Task goal: Keep the pictures out of the copy and repeat the records exactly.

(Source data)
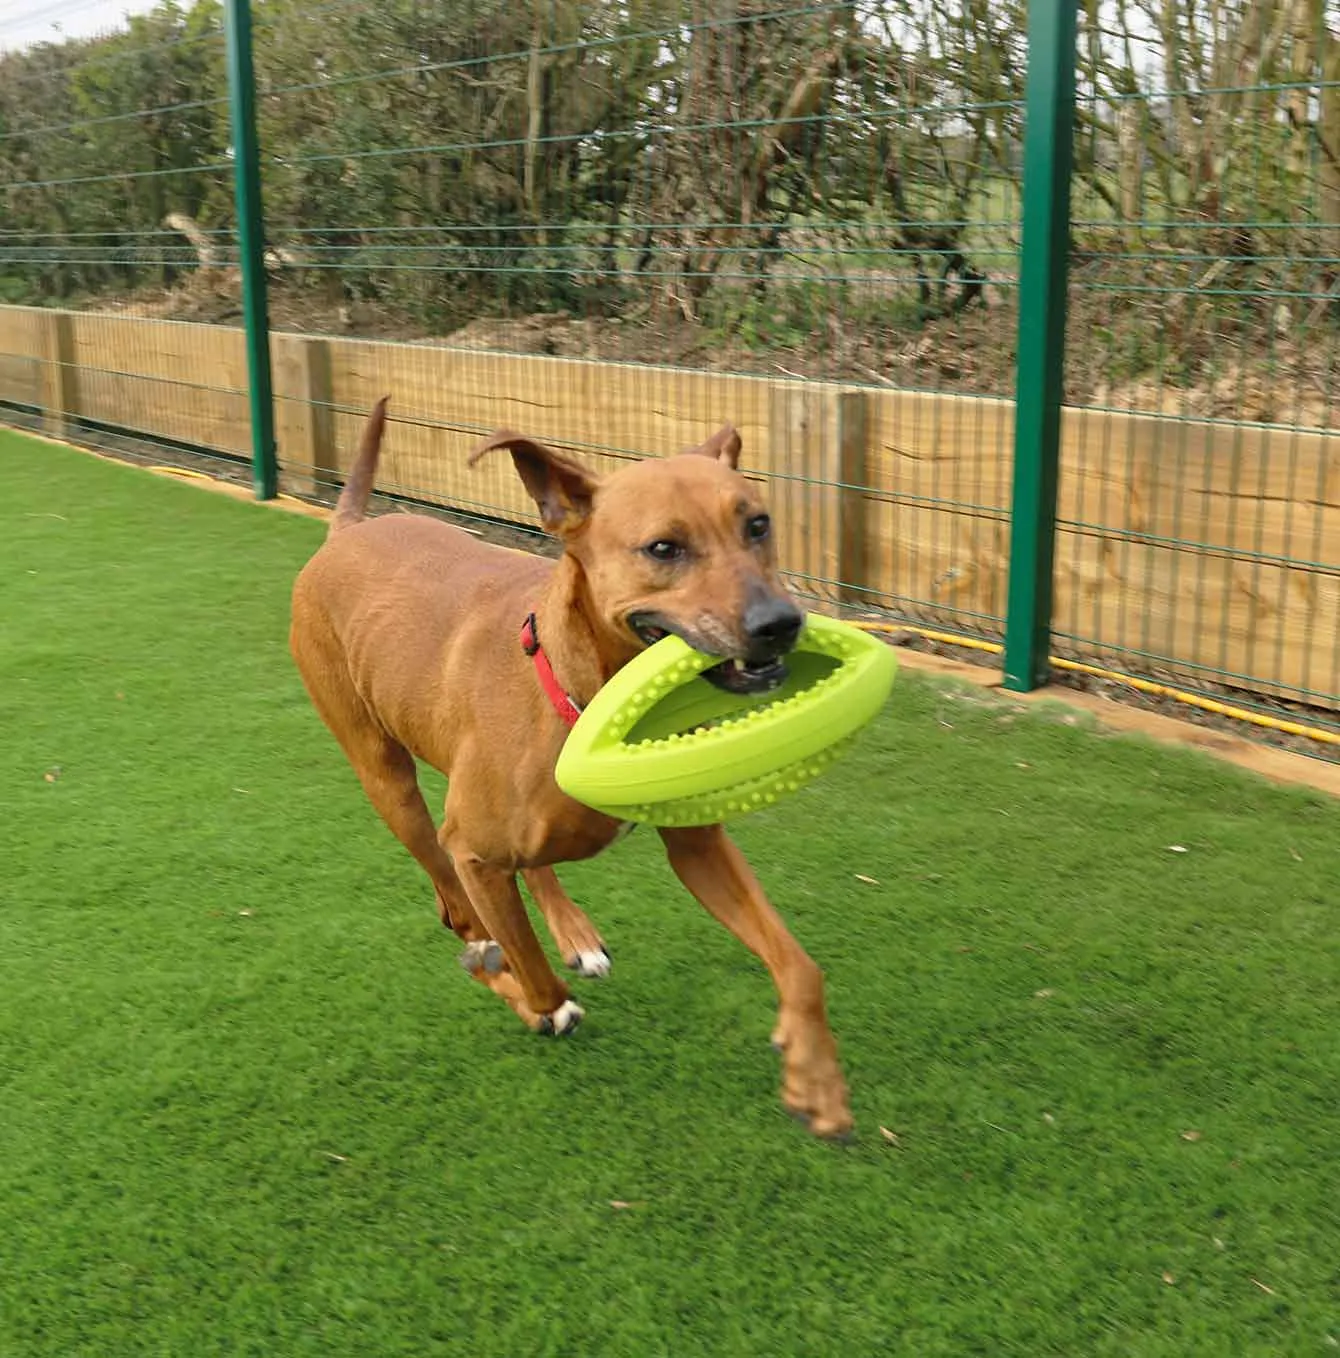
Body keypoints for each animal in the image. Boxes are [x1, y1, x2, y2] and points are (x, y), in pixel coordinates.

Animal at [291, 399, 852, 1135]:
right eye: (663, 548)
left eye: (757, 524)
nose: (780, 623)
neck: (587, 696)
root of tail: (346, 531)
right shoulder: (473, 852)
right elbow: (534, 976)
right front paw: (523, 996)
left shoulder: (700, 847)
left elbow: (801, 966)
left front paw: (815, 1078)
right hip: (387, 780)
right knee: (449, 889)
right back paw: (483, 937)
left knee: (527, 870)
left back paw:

Output:
Body keypoints for each animal in the image. Boxes are [x1, y1, x2, y2] and points are (x, y), in pixel coordinates.

Animal at [291, 399, 852, 1135]:
right eye: (663, 548)
left eye: (757, 524)
nose: (780, 623)
neck: (587, 696)
root of tail: (346, 531)
right shoulder: (473, 852)
right elbow: (534, 976)
right front paw: (523, 996)
left shoulder: (700, 847)
left elbow: (801, 966)
left front paw: (815, 1078)
right hip: (387, 780)
right knee: (449, 889)
right back paw: (483, 937)
left knee: (527, 870)
left back paw:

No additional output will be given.